Thursday, February 1, 2018

Rembembering Nancy


In Memoriam:  Nancy Waller Newmeyer
Memorial Homily preached at St. James Episcopal Church, San Francisco
The Rev. John Kirkley

On behalf of Bill, his family, and the people of St. James, thank you for the gift of your prayers and presence as we celebrate the life of our beloved sister, Nancy.   Nancy was a remarkable woman.  In her own quiet, self-effacing way, she was a powerful woman.  What made her so remarkable was the way she exercised her power: with great humility and profound dignity. 

It really hit me that Nancy was gone when, after she died, I went into the kitchen downstairs and discovered that the dishwasher was full.  Every week, Nancy would stop by the church and put away the clean dishes left in the dishwasher from the past Sunday’s coffee hour.  I never asked her to do it.  She never told me that this is what she did; I just happened to catch her doing it one day.  I imagine she had been doing it for years before I ever came to St. James.  She just knew that it had to be done, that it would make life easier for others, and so she did it.  

A couple of years ago, a young mom in our congregation was going through a difficult divorce and needed a place for her and her daughter to stay temporarily until the court decided who got to keep their apartment.  Nancy immediately opened her home to them, and I’m sure Bill did as he was told – happily. Bill is fond of telling me, “John, my wife is a saint.”  He is right.  She was always doing things like this that most of us never even knew about.

Nancy was the kind of person who gives Christianity a good name; and these days, that is saying something.  She didn’t wear her religion on her sleeve.  She followed St.
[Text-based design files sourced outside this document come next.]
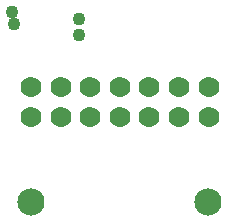
<source format=gbr>
%TF.GenerationSoftware,Altium Limited,Altium Designer,24.1.2 (44)*%
G04 Layer_Color=16711935*
%FSLAX45Y45*%
%MOMM*%
%TF.SameCoordinates,140E097B-8517-4C1D-959E-99074445C54D*%
%TF.FilePolarity,Negative*%
%TF.FileFunction,Soldermask,Bot*%
%TF.Part,Single*%
G01*
G75*
%TA.AperFunction,ComponentPad*%
%ADD34C,1.76320*%
%ADD35C,2.30320*%
%TA.AperFunction,ViaPad*%
%ADD36C,1.09220*%
D34*
X738000Y313500D02*
D03*
X488000D02*
D03*
X238000D02*
D03*
X-12000D02*
D03*
X-262000D02*
D03*
X-512000D02*
D03*
X-762000D02*
D03*
X738000Y63500D02*
D03*
X488000D02*
D03*
X238000D02*
D03*
X-12000D02*
D03*
X-262000D02*
D03*
X-512000D02*
D03*
X-762000D02*
D03*
D35*
X-767000Y-659000D02*
D03*
X730500D02*
D03*
D36*
X-927100Y952500D02*
D03*
X-907400Y850900D02*
D03*
X-355600Y755650D02*
D03*
Y895350D02*
D03*
%TF.MD5,3cf1a8e3d639079cecc6cf0ca0e22487*%
M02*

</source>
Francis’ dictum, “Preach the Gospel always.  Use words if you have to.”  Nancy didn’t have to.  Her actions spoke volumes.  Whether supporting people with disabilities, restoring the Presidio’s landscape, advocating for public education, affordable housing and immigrant protections, arranging flowers or cleaning the kitchen, Nancy walked the talk without needing to say a word.  She showed up.  And she kept showing up:  for Bill, for Thomas and Carla, for her grandchildren, for her students, her friends, her neighbors, for the City of San Francisco, for St. James.  I don’t know how she did it, but I suspect her faith played a big part.

Nancy was private about her faith.  I will never forget one evening, however, during a study group here at St. James.  Folks where asked to share about how they prayed.  When it was Nancy’s turn, she said, “Oh, I don’t know.  I just talk with Jesus throughout the day.”  I didn’t let on, but I almost fell out of my chair. 

There was a spiritual depth to Nancy that she didn’t talk about much.  Which is one sign that it was authentic.  It wasn’t about her.  It was about being transparent to the power of God’s love shining through her just as it shines through Jesus.  She didn’t want us to see Nancy – she wanted us to experience the inexhaustible power of divine love.  She just got out of the way and let it flow. 

Scripture tells us that we are dust and to dust we shall we return.  For Nancy, this wasn’t a threat.  It was a promise:  a promise of homecoming.  As dust, Nancy knew herself to me intimately and eternally connected to the whole of reality; she was comfortable in her own skin; she was at home in the world.  As Carl Sagan once observed, “The nitrogen in our DNA, the calcium in our teeth, the iron in our blood, the carbon in our apple pies were made in the interiors of collapsing stars. We are made of starstuff.”  

When we were discussing scripture readings for her memorial service, Nancy was particularly drawn to the reading from the Gospel of John: “Let not your heart be troubled: ye believe in God, believe also in me.  In my Father's house are many mansions: if it were not so, I would have told you. I go to prepare a place for you.  And if I go and prepare a place for you, I will come again, and receive you unto myself; that where I am, there ye may be also.”

Jesus invites us to trust that in God’s “house” there are many rooms and a place has been prepared for us.  We are at home already, here and now.  When we die, we simply move from one room in the house to another.  In some mysterious way, returning to stardust is a movement into the very heart of God’s own life, God’s own house.  Nancy embraced being dust; being stardust.  This was the source of both her great humility and her profound dignity. 

The Gospel that Nancy lived was a deep trust that she was at home in the world, at home in God.  This was the source of her serenity, her liveliness, her generosity, her humility, her dignity, and her strength.  She was aligned with the power that birthed the cosmos, the love which energizes the universe as a single emergent reality that is moving toward greater complexity, creativity, consciousness and joy.   Her life was one great explosion of love into the world, and it continues to expand in ways known and unknown to us.  You are stardust, Nancy.  You always were and you always will be.   May we remember that we are stardust too.